- [ACTION REQUISE 1]
Répondez aux questions suivantes à partir de l'extrait sur Lac-Mégantic :
(a) Quelle fonction Edward Burkhardt occupe-t-il ?
(b) D'après Denis Lebel, qu'est-ce que l'enquête déterminera ?
(c) Selon David Jeanes, quelles sont les deux autres entreprises ferroviaires autorisées par Ottawa à n'avoir qu'un employé par convoi ?
- [ACTION REQUISE 2]
Poursuivez l'extrait sur Lac-Mégantic à partir de sa dernière phrase.

- [EXTRAIT]
==================================================
En entrevue à La Presse, l'homme d'affaires Edward Burkhardt, le grand patron de la MMA, assure que la taille de l'équipage n'y a été pour rien dans la tragédie de Lac-Mégantic.

«Si nous avions eu deux opérateurs de train à bord, ils auraient quand même stationné le train, comme cela s'est produit à Nantes, ils auraient appliqué les freins, puis ils se seraient rendus à l'hôtel pour dormir, a-t-il dit. Qu'ils soient deux ou un, le résultat aurait été le même.»

«Je ne pense pas que s'il y a plus d'un opérateur à bord la sécurité en est améliorée, a-t-il ajouté. Je ne crois pas en ça.»

Questionné sur le fait qu'un seul employé se trouvait à bord du train de Lac-Mégantic, le ministre des Transports, Denis Lebel, a indiqué que l'enquête déterminera si la compagnie respectait les règles.

«Il y a des règles à respecter, a-t-il dit. Nous ne donnons pas l'autorisation en fonction d'une compagnie ou d'une autre, il y a des règles générales.»

Rarissime

Pourtant, selon David Jeanes, seulement deux autres entreprises ferroviaires au Canada ont obtenu l'aval d'Ottawa pour réduire à un le nombre d'employés par convoi. Il s'agit du «O-Train», un train léger qui sert au transport collectif à Ottawa, et le Quebec North Shore & Labrador Railway, qui transporte du minerai de fer de Schefferville à Sept-Îles.

«J'espère entendre l'explication de Transports Canada à ce sujet parce qu'à mon avis, ce n'est pas normal, a indiqué M. Jeanes. À mon avis, il n'y a aucune mesure de sécurité pour assurer cette opération.»
==================================================
- [EXTRAITS DE DONNÉES]
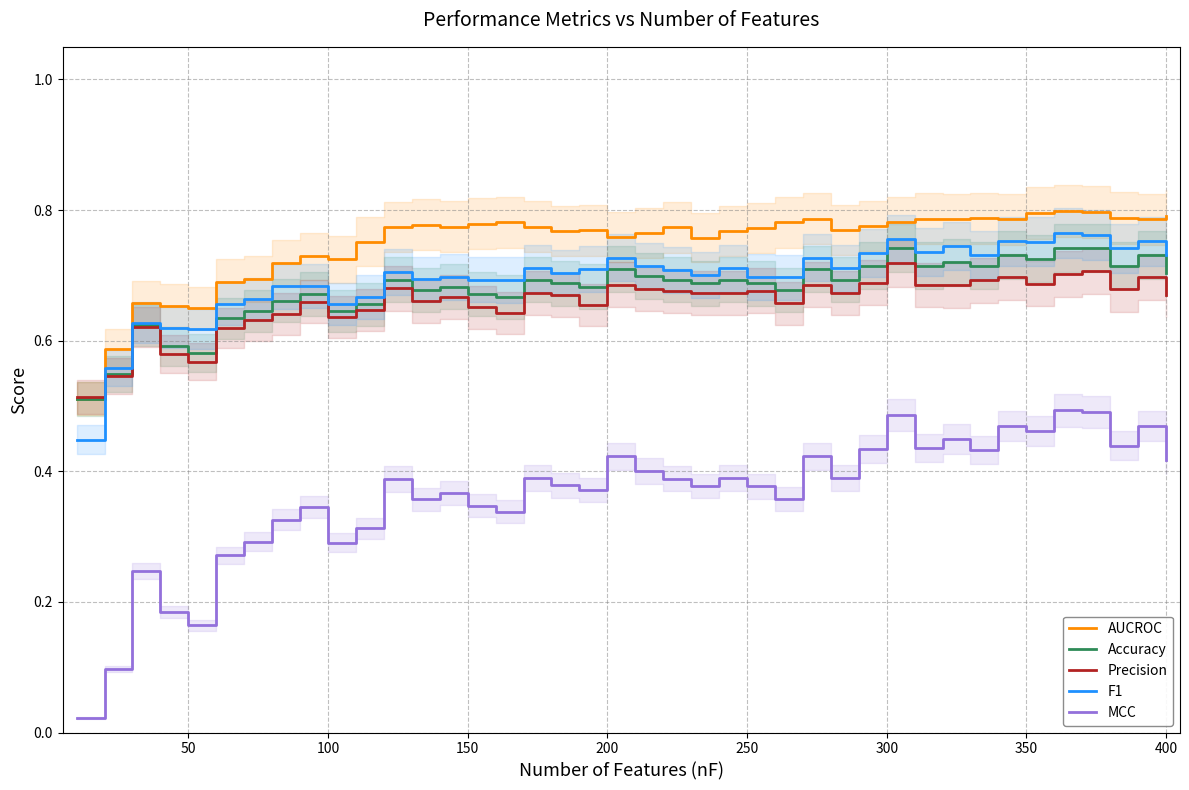

Which series has the largest total across all categories?

AUCROC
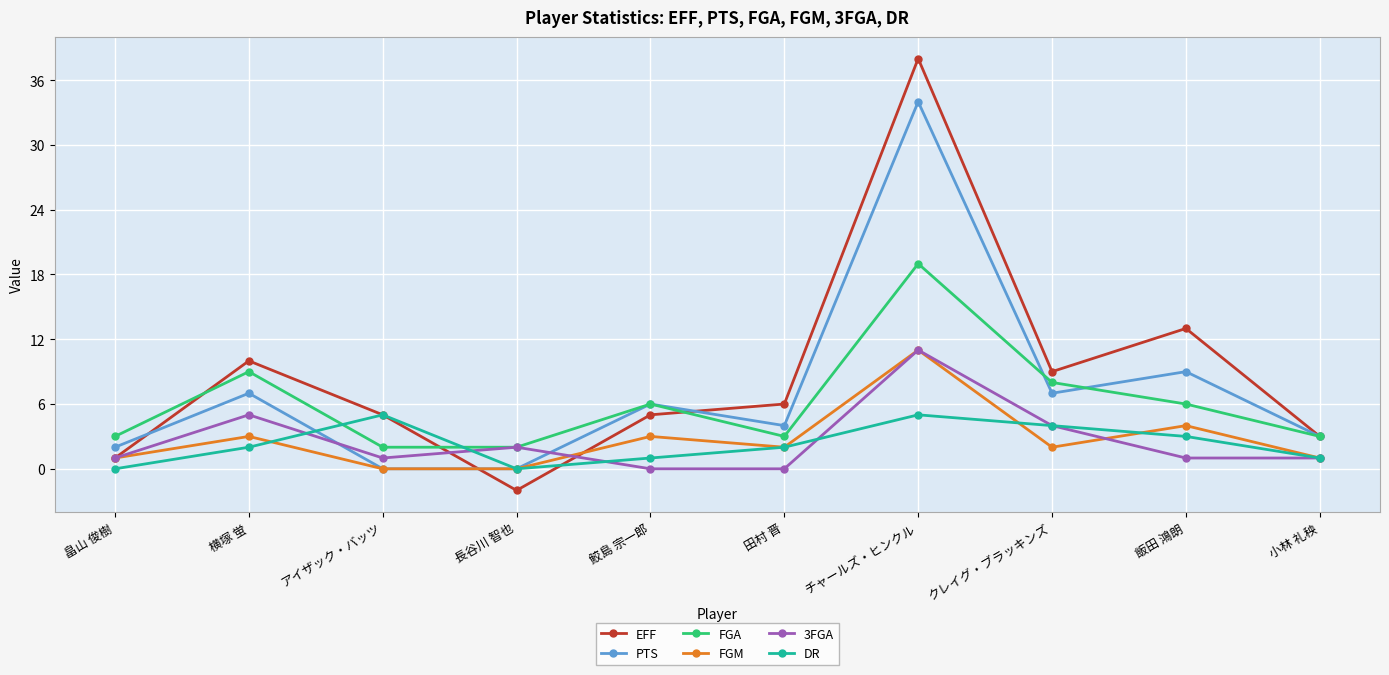

Which series has the widest spread of values?

EFF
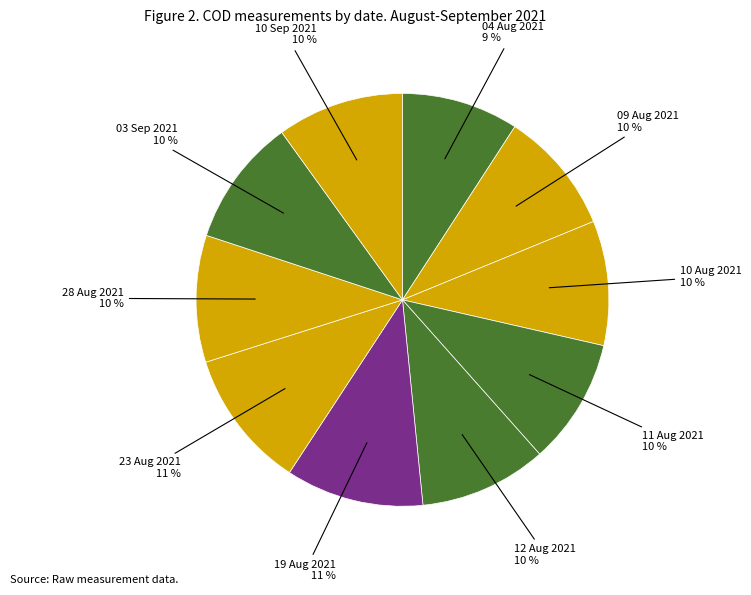

Count the number of slices in the pie.

10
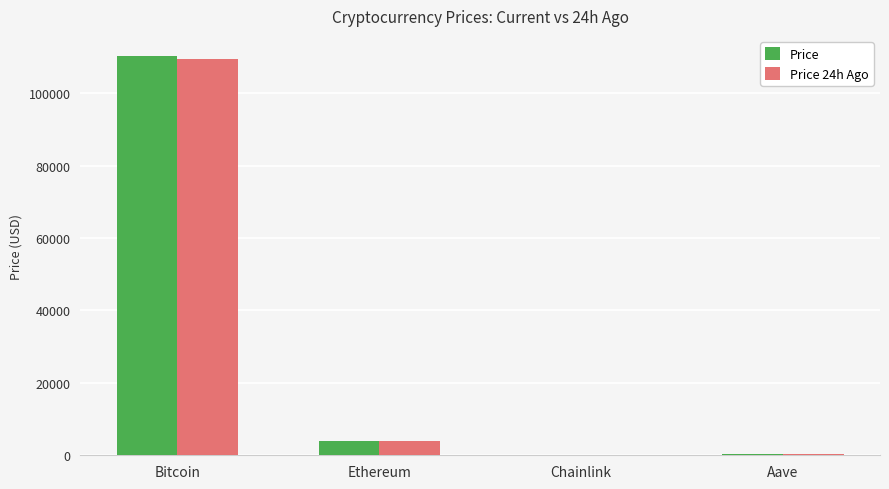

What is the sum of all Price 24h Ago values?

113745.0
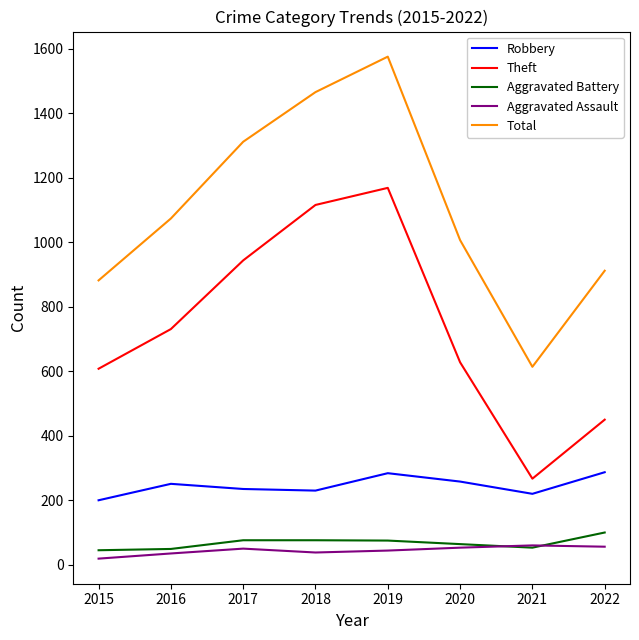

Which series changed the most between 2015 and 2018?

Total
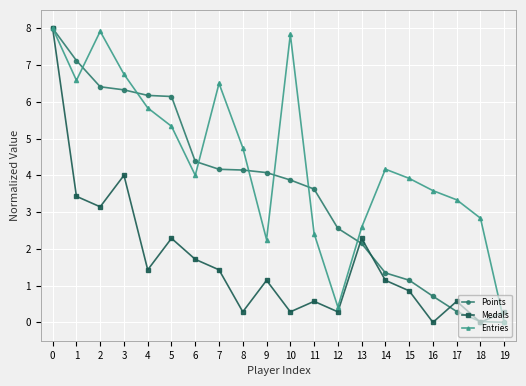

What is the spread (max minus min) of values at 19?

0.3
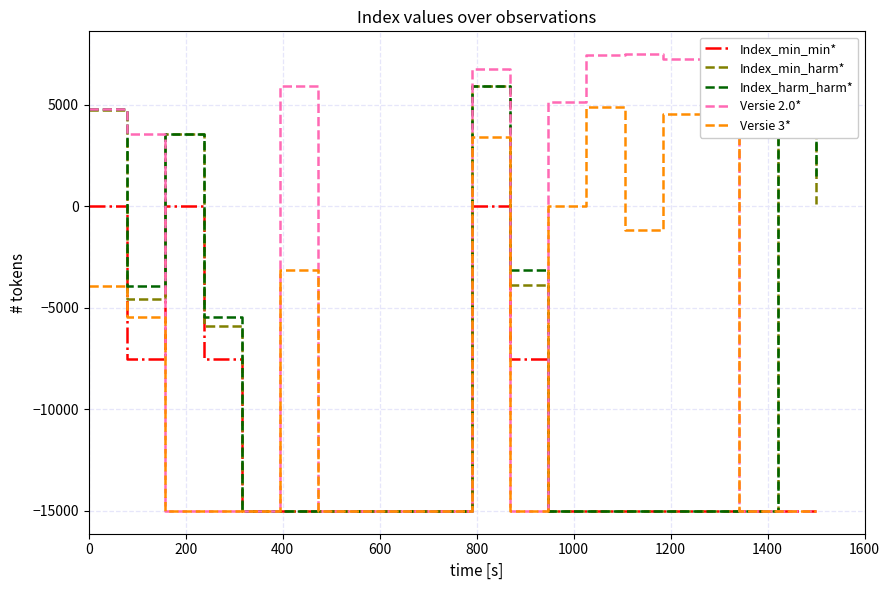

What is the lowest value of the Versie 2.0* series?

-15000.0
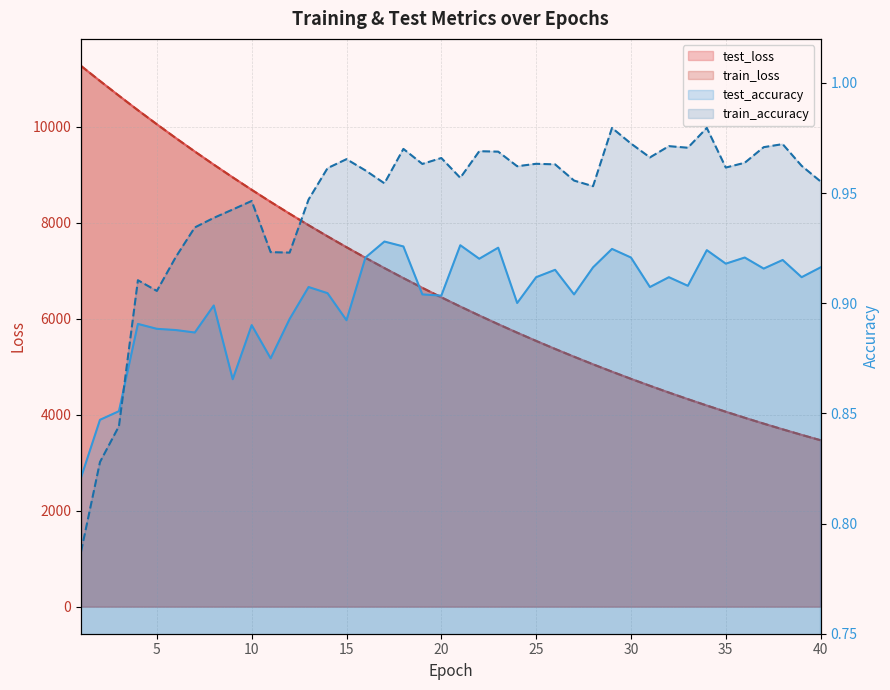

After their last crossing, which series has the higher values: train_accuracy or test_accuracy?

train_accuracy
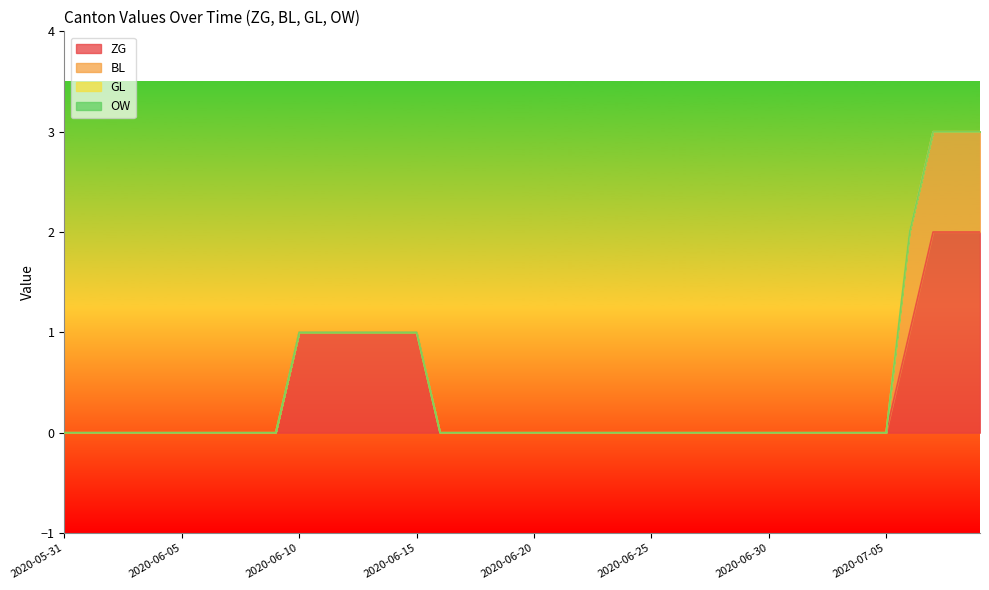

List the labels in order of GL value, largest first.

2020-05-31, 2020-06-01, 2020-06-02, 2020-06-03, 2020-06-04, 2020-06-05, 2020-06-06, 2020-06-07, 2020-06-08, 2020-06-09, 2020-06-10, 2020-06-11, 2020-06-12, 2020-06-13, 2020-06-14, 2020-06-15, 2020-06-16, 2020-06-17, 2020-06-18, 2020-06-19, 2020-06-20, 2020-06-21, 2020-06-22, 2020-06-23, 2020-06-24, 2020-06-25, 2020-06-26, 2020-06-27, 2020-06-28, 2020-06-29, 2020-06-30, 2020-07-01, 2020-07-02, 2020-07-03, 2020-07-04, 2020-07-05, 2020-07-06, 2020-07-07, 2020-07-08, 2020-07-09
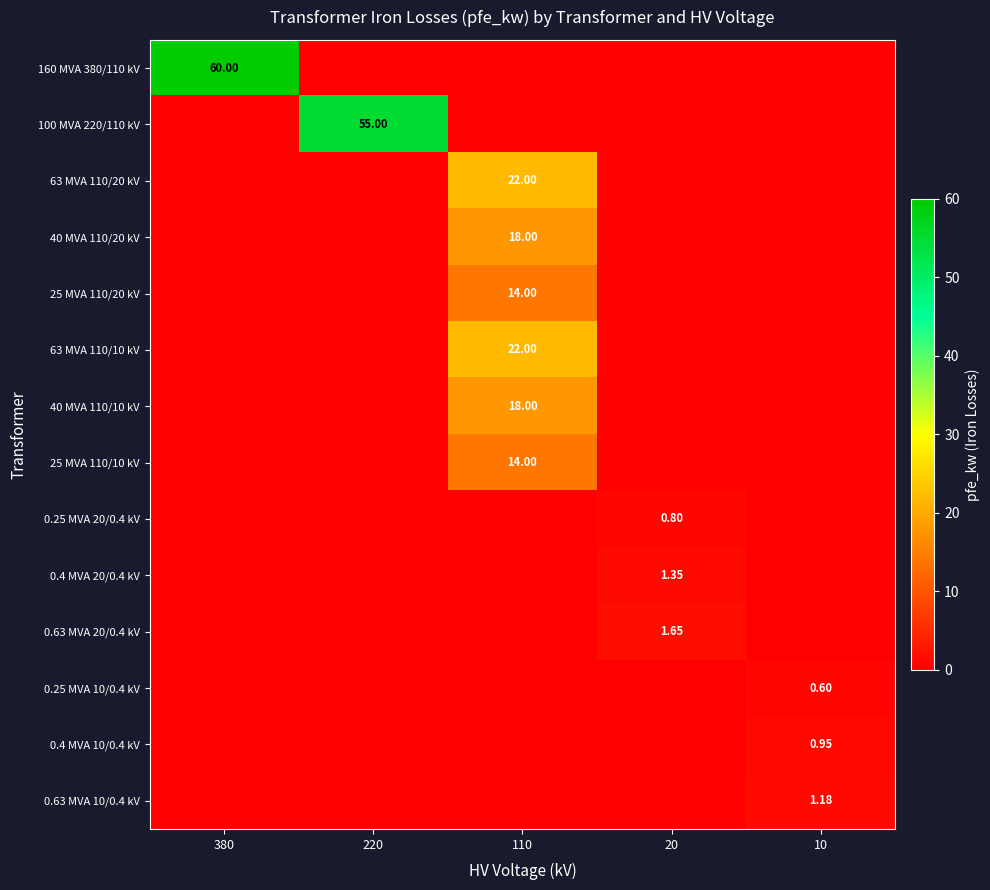

Which series has the largest total across all categories?

160 MVA 380/110 kV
==================================================
- [ZONE DE RÉPONSE 1]
(a) Il est le grand patron de la MMA.
(b) L'enquête déterminera si la compagnie respectait les règles.
(c) Le «O-Train», un train léger de transport collectif à Ottawa, et le Quebec North Shore & Labrador Railway, qui transporte du minerai de fer de Schefferville à Sept-Îles.

- [ZONE DE RÉPONSE 2]
La critique du Nouveau Parti démocratique en matière de Transports, Olivia Chow, estime qu'un second employé aurait peut-être permis de mieux sécuriser le train dans la nuit fatidique de vendredi à samedi.

«Deux personnes n'auraient peut-être pas été en mesure de prévenir le désastre, a-t-elle dit. Mais une deuxième personne aurait pu contre-vérifier que le train était adéquatement immobilisé après l'incendie initial.»

Mme Chow note qu'au Canada, l'implantation des équipages à une personne fait généralement l'objet d'une négociation entre les entreprises et les syndicats. Transports Canada ne fait que ratifier les ententes lorsqu'il y a lieu.

«Transports Canada s'est essentiellement lavé les mains et a dit: "Vous pouvez faire ce que vous voulez"», a-t-elle dénoncé.

Selon elle, le gouvernement fédéral devrait tout simplement interdire la pratique.

Transports Canada n'a pas donné suite aux questions de La Presse, hier.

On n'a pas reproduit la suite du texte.